Telle est l’issue vers laquelle nous entraîne le " Petit Peuple ", qui travaille sans relâche à détruire tout ce qui sert à maintenir l’existence du " Grand Peuple ". C’est pourquoi la création d’une armure spirituelle protectrice est une question de survie nationale. Une telle tâche est à la mesure d’un peuple. Mais il y a une tâche bien plus modeste, et que nous ne pouvons mener à bien qu’individuellement : elle consiste à DIRE LA VERITE, proférer à haute et intelligible voix ce que d’autres ont voulu taire craintivement. "

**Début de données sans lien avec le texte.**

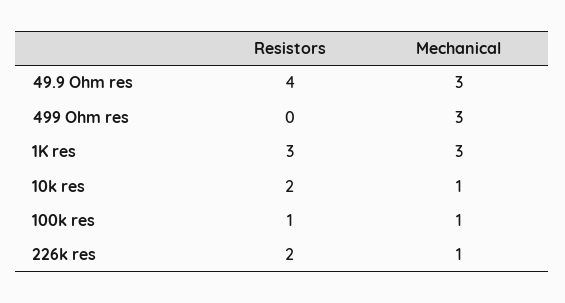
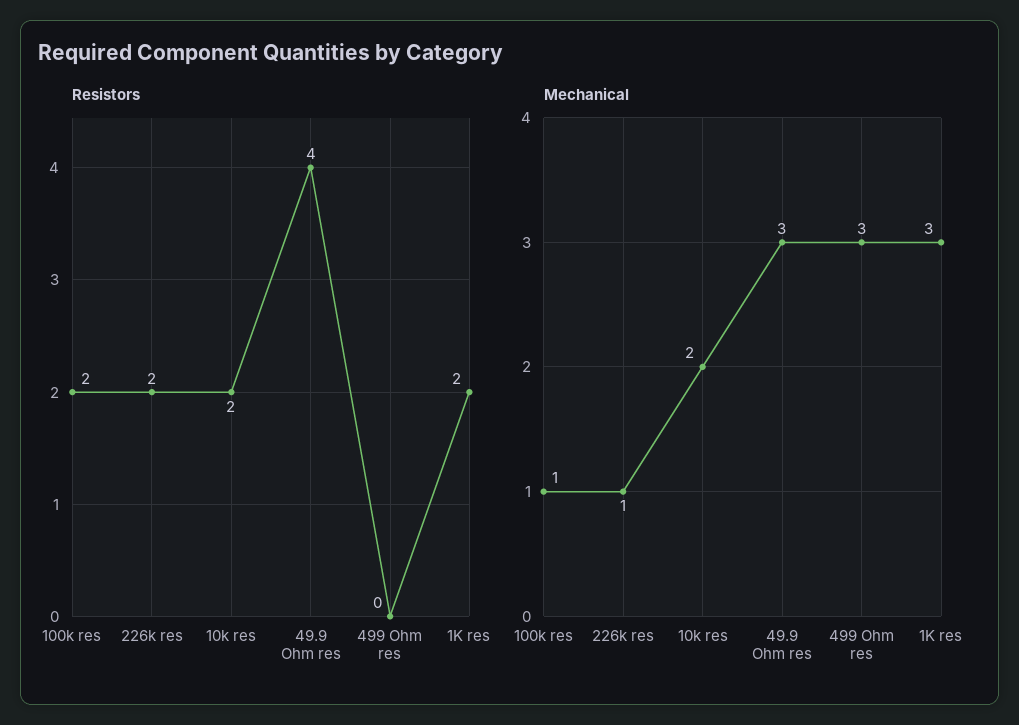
Resistors, 1K res: 3 -> 2
Mechanical, 10k res: 1 -> 2
Resistors, 100k res: 1 -> 2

Igor Chafarévitch*, La Russophobie, traduit du russe par Alexandre Volsky, Editions Chapitre Douze SER, 1993.

 

 

* Mathématicien russe, né en 1923 à Zhitomir. De l'Académie des Sciences de Russie, de l'Académie des Sciences et des Arts des USA, de l'Académie Nationale Américaine des Sciences, de l'Académie Léopoldine d'Allemagne, de l'Académie Nationale Italienne du Lynx, de la British Royal Society of London, ancien rapporteur au Comité des Droits de l'Homme en URSS, Lauréat du Prix Lénine, Lauréat du Prix Heineman.